### REQUEST
Please take the lines from the one holding "718/Boxster/Cayman (0)" through the one holding "Επιπλέον είπε ό" in the data below and copy them exactly.

Saved entries:
********
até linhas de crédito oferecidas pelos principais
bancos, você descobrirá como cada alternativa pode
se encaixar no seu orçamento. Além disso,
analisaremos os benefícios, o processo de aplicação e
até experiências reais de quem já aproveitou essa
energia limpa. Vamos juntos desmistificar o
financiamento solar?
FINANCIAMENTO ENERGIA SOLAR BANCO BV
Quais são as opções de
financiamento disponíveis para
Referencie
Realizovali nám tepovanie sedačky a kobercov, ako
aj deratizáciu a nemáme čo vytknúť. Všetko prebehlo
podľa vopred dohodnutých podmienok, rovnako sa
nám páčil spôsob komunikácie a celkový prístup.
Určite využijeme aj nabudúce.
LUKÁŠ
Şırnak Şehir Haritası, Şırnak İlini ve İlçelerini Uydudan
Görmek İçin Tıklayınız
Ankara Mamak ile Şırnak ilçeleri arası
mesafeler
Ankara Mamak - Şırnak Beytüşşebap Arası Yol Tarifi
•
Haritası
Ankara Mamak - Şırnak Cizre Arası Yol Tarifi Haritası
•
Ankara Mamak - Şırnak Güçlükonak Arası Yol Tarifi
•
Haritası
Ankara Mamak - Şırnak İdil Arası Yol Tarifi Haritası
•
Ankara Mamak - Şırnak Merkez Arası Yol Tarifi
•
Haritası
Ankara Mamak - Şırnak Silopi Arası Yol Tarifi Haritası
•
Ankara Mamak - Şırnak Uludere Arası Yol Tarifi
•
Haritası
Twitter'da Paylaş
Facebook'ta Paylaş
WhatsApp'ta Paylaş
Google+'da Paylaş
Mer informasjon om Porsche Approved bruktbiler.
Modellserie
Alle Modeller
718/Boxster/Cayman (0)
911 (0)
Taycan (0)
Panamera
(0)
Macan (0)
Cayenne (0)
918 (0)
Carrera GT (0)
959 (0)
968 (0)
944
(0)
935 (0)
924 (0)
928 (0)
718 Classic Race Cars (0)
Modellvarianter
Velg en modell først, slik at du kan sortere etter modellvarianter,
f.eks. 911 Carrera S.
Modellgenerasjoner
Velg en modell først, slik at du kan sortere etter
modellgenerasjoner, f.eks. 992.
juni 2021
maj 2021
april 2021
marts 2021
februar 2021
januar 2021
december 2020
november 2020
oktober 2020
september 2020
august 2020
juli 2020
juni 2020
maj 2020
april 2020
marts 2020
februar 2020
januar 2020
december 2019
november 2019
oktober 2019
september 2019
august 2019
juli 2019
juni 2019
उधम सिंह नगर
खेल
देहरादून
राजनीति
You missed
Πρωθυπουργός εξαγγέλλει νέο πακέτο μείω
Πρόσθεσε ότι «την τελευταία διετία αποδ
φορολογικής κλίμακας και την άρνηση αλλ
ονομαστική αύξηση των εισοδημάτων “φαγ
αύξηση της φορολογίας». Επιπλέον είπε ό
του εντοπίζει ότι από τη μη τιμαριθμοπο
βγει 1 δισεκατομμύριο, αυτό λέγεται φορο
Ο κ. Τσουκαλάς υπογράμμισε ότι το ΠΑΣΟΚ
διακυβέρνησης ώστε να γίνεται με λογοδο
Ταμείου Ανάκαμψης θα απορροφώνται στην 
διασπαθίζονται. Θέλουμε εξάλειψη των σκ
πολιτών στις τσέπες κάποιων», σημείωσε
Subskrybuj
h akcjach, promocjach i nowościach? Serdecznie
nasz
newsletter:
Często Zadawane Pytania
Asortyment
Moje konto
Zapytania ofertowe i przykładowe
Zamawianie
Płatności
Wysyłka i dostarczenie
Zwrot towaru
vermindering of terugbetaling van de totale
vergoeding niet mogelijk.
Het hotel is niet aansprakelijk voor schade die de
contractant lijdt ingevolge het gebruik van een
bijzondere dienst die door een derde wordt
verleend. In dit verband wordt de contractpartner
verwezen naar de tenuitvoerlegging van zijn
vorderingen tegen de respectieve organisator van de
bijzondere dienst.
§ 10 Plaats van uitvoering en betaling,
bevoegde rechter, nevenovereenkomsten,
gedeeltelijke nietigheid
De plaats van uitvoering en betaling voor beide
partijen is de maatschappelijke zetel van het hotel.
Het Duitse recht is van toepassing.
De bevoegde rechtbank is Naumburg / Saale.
********
### THE COMPLETED TASK
718/Boxster/Cayman (0)
911 (0)
Taycan (0)
Panamera
(0)
Macan (0)
Cayenne (0)
918 (0)
Carrera GT (0)
959 (0)
968 (0)
944
(0)
935 (0)
924 (0)
928 (0)
718 Classic Race Cars (0)
Modellvarianter
Velg en modell først, slik at du kan sortere etter modellvarianter,
f.eks. 911 Carrera S.
Modellgenerasjoner
Velg en modell først, slik at du kan sortere etter
modellgenerasjoner, f.eks. 992.
juni 2021
maj 2021
april 2021
marts 2021
februar 2021
januar 2021
december 2020
november 2020
oktober 2020
september 2020
august 2020
juli 2020
juni 2020
maj 2020
april 2020
marts 2020
februar 2020
januar 2020
december 2019
november 2019
oktober 2019
september 2019
august 2019
juli 2019
juni 2019
उधम सिंह नगर
खेल
देहरादून
राजनीति
You missed
Πρωθυπουργός εξαγγέλλει νέο πακέτο μείω
Πρόσθεσε ότι «την τελευταία διετία αποδ
φορολογικής κλίμακας και την άρνηση αλλ
ονομαστική αύξηση των εισοδημάτων “φαγ
αύξηση της φορολογίας». Επιπλέον είπε ό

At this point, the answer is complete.